National -- Trained for Half but Decided to Go All the Way

Waking up at 0-dark thirty was not pretty this early spring morn.  For one, it was Saturday and I survived a vicious week.  I hit the snooze button to squeeze in another 15 minutes of sleep -- but no, my digestive system would appreciate it, if I rose now.

Finally, I dragged myself out of bed at 0415 and went straight to the kitchen, toasting three small wheat bagels smudged with a double scoop of peanut butter and honey to give me lots of energy.  I stuffed this in my tummy and then waited.

I wanted to get the food into my system so that I could the waste out before I left the house. Didn't want to have to wait those long, painful lines for the Potta Potties and dash to the corrals-- which I ended up doing anyway.

After breakfast, I took my detrol to control my bladder (not too many bushes through NW DC), my allegra (spring was here and the cherry blossoms were budding to bloom), my 8-Hour Tylenol (to placate those inflammed muscles and joints that I would experience by Mile 10) and said a quick prayer (for anything and everything that day).

Today was another big door in the journals of my young runner's experience -- I would be running the National Half Marathon today, although I was registered to run the Full (The Half was already filled up weeks in advance and I had no choice but to sign up for the Full).

- **INFORMATION PROVIDED**
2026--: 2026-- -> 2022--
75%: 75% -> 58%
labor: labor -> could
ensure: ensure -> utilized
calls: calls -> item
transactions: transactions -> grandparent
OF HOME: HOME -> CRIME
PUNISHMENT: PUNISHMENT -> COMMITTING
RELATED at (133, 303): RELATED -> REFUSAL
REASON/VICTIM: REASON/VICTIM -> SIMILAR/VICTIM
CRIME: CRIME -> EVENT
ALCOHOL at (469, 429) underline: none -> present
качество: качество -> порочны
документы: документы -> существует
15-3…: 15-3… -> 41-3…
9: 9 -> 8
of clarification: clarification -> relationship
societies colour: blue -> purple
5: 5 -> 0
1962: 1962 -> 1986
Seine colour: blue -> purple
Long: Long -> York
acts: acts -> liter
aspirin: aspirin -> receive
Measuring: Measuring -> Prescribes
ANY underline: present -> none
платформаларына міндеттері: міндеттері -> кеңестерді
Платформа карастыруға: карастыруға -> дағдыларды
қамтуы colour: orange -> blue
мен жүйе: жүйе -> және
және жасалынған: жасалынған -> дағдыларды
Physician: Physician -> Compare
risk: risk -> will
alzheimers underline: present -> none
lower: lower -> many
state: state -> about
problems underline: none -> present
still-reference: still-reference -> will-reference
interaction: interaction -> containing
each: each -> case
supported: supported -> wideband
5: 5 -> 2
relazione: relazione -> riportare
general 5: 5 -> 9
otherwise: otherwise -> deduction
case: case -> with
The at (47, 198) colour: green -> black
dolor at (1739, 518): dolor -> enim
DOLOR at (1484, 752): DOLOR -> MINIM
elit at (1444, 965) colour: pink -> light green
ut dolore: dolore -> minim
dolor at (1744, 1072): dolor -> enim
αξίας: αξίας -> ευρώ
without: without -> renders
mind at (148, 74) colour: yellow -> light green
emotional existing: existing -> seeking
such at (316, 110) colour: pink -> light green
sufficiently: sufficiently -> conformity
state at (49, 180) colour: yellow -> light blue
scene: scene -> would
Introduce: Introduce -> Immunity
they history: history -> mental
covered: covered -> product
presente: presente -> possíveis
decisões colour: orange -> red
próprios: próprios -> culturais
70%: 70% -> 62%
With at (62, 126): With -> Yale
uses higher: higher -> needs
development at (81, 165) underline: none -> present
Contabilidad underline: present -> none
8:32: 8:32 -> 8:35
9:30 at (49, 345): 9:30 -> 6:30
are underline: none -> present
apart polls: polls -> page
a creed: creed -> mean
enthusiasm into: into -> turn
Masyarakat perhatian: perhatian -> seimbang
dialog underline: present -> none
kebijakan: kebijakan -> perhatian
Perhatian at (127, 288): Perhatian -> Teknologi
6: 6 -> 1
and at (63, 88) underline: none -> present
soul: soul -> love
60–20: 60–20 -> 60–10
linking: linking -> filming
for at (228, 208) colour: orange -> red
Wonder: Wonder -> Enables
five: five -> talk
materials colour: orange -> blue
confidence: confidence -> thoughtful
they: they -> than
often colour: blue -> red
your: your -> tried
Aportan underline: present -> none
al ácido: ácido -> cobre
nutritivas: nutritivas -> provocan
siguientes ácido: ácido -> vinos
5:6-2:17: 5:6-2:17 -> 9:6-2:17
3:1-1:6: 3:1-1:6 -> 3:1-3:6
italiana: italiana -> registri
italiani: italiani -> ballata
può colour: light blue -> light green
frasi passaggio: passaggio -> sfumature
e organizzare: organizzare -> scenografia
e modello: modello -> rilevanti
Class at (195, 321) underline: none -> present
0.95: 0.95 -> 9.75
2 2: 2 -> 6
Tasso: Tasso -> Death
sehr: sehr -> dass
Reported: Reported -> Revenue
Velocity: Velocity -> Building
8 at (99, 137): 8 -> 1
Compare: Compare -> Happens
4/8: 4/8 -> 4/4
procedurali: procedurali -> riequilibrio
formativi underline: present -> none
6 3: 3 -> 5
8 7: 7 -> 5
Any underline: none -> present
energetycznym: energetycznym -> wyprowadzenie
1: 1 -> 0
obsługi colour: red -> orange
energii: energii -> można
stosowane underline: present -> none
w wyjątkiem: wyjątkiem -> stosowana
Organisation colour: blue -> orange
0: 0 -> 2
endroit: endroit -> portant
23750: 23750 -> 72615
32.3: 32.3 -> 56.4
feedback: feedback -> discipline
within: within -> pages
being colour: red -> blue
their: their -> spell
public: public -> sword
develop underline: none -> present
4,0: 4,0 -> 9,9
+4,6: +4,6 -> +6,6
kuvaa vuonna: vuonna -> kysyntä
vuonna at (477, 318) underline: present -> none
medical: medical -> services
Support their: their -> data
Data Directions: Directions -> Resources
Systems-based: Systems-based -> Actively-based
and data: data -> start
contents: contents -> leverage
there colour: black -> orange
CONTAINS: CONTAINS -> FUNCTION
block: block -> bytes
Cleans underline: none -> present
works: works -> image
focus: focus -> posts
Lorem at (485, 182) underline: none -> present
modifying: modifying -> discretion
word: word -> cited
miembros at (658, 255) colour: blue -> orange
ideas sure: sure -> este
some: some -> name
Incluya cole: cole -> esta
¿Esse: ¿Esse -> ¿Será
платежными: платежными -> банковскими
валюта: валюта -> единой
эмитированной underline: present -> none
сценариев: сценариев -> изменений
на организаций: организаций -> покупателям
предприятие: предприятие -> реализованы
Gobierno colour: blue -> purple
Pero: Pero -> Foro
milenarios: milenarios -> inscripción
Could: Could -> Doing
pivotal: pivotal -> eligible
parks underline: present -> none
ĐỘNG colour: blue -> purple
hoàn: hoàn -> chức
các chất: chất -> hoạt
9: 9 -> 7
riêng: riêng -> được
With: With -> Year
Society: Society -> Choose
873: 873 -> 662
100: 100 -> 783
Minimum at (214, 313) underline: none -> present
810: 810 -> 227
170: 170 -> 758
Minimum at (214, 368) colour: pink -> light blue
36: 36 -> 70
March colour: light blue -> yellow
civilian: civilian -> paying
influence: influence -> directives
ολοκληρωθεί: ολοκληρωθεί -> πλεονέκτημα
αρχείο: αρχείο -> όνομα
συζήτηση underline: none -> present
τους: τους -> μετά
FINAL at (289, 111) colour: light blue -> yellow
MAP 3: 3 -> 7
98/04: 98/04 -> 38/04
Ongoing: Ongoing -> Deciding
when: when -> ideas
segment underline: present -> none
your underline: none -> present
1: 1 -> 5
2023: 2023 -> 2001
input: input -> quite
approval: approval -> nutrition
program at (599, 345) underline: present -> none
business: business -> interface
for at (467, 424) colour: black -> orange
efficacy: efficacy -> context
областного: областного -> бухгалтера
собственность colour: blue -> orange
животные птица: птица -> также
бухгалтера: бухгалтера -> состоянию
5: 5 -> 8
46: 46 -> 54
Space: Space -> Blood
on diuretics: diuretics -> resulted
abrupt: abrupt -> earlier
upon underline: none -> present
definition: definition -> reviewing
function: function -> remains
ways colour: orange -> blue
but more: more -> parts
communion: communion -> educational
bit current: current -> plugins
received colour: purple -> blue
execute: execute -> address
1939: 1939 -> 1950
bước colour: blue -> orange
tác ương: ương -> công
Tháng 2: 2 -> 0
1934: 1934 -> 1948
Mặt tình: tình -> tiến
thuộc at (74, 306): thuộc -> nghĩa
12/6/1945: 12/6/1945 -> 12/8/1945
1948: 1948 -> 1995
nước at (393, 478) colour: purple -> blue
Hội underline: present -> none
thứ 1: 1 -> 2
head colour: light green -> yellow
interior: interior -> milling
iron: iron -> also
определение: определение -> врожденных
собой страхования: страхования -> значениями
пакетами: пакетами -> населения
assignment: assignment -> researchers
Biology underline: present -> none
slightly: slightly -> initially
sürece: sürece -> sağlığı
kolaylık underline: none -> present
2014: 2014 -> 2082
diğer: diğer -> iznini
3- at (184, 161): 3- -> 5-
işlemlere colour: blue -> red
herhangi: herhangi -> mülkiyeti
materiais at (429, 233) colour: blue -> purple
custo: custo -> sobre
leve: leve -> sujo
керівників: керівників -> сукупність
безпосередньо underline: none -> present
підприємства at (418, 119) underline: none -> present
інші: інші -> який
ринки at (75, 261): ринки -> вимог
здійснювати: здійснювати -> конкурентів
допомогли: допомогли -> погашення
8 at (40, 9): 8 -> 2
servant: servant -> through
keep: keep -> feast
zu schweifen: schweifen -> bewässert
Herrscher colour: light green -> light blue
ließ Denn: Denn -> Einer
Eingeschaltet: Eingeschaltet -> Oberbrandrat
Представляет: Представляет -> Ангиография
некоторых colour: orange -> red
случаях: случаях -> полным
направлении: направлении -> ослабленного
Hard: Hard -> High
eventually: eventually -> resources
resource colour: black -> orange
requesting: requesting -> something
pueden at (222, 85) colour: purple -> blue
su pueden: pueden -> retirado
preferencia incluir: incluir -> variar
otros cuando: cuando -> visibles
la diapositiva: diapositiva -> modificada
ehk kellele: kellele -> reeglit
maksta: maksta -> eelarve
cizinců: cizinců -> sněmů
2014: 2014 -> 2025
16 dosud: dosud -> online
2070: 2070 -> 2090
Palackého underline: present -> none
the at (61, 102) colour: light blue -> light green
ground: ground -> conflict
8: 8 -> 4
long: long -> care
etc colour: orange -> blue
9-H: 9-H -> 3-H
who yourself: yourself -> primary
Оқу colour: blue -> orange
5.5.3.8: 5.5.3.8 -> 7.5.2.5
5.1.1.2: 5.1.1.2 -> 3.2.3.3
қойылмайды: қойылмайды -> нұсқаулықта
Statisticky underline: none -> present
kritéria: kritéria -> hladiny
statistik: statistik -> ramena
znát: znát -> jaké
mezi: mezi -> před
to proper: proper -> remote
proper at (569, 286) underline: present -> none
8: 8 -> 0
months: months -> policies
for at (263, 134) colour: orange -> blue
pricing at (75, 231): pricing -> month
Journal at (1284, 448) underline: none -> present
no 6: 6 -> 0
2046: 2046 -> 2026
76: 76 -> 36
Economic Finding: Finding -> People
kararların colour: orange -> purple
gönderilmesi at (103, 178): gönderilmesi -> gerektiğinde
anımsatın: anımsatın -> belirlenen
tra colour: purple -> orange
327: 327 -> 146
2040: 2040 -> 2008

- **INSTRUCTIONS TO FOLLOW**
In the race account, at what time did the writer finally get out of bed?

- **SOLUTION**
0415